Wat zijn enkele evolutietheorieën?
De evolutietheorie heeft een lange weg afgelegd sinds Charles Darwin in 1859 On the Origin of Species publiceerde. Jean-Bapiste Lamarck publiceerde voorafgaand aan de publicatie en in een directe competitie een bekende onjuiste variant van de evolutietheorie: Lamarckism of Lamarckian evolution. Lamarck dacht dat veranderingen in het lichaam in de loop van je leven konden worden doorgegeven aan voorouders, zolang ze gemeenschappelijk waren voor beide geslachten van de soort.
Bijvoorbeeld, zijn verklaring voor waarom een giraf een lange nek heeft, is omdat de giraf een geschiedenis had van voorgangers die steeds harder probeerden om hoge bladeren aan een boom te bereiken, en dienovereenkomstig werden de nakomelingen met grotere nek geboren. Er is aangetoond dat deze evolutietheorie vals is - het genetische verschil tussen ouders en nakomelingen kan volledig worden verklaard door hun genen en vereist geen verwijzing naar het dagelijkse leven van de ouders.
De belangrijkste evolutietheorie staat bekend als de moderne synthese of neo-Darwiniaanse synthese, die de combinatie is van de natuurlijke selectie van Darwin met de Mendeliaanse genetica en de chromosomale overervingstheorie van Thomas Morgan. Deze theorie blijft tot op de dag van vandaag overheersend, met enkele kleine verschillen.
Mendel, een Duitse monnik die rond dezelfde tijd leefde als Darwin, maar wiens werk pas in 1900 werd herontdekt, experimenteerde uitgebreid met planten en ontdekte de concepten van allelen (verschillende versies van hetzelfde gen), dominante en recessieve eigenschappen, en dat de expressie van verschillende eigenschappen zijn exclusief voor elkaar. Darwinistische evolutie en natuurlijke selectie is slechts het idee dat het leven evolueert op basis van willekeurige mutaties en selectieve druk op individuen die proberen te reproduceren.

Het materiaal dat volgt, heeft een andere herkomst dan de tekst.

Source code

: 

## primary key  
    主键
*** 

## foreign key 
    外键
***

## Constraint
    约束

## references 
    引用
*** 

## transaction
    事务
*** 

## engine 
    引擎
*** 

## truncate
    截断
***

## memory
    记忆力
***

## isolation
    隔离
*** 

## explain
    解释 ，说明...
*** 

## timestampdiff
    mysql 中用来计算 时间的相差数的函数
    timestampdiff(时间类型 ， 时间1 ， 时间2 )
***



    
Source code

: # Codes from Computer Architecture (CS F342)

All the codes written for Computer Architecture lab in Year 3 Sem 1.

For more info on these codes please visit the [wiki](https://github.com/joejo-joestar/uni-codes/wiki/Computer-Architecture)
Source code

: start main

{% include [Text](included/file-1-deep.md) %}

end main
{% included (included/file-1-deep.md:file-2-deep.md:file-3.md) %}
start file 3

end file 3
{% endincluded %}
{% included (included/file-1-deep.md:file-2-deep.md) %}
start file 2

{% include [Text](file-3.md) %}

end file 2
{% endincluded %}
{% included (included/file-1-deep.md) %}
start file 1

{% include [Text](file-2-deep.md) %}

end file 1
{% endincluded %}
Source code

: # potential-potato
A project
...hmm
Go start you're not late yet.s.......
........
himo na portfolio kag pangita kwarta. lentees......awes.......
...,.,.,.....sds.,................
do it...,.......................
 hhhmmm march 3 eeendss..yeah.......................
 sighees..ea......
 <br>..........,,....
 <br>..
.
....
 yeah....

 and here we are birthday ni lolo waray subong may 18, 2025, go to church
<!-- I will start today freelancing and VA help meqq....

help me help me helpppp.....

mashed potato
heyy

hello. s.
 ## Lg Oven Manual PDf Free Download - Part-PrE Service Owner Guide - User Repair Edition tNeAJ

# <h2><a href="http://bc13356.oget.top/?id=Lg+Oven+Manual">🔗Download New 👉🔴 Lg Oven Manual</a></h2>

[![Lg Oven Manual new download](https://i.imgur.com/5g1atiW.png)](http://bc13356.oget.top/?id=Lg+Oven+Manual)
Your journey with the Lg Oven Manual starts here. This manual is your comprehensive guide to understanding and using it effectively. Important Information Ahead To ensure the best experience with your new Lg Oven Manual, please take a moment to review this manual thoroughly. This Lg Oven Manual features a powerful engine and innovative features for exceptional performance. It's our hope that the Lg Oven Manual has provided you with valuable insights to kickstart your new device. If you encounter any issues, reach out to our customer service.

In de jaren zestig werd het noodzakelijk om de 'gencentrische' visie op natuurlijke selectie te introduceren, niet echt een onafhankelijke theorie, maar meer een voetnoot bij de moderne synthese. Rond deze tijd dachten sommige biologen ten onrechte dat individuen eigenschappen ontwikkelen voor het welzijn van hun soort of de groep.
Om dit te corrigeren, was het noodzakelijk om een gencentrische kijk op de evolutie naar voren te brengen, waarbij organismen worden gezien als de 'overlevingsmachines' van genen, alleen gebouwd met het enige doel om die genen door te geven. Een gen kan bijvoorbeeld kiezen voor een organisme met een kortere levensduur en een snellere voortplantingscyclus als dat is waarvoor evolutie kiest. De genen geven niet om het welzijn van hun schelpen, het organisme. Dit is waarschijnlijk de meest geavanceerde en recente iteratie in de voortdurende evolutie van de evolutietheorie.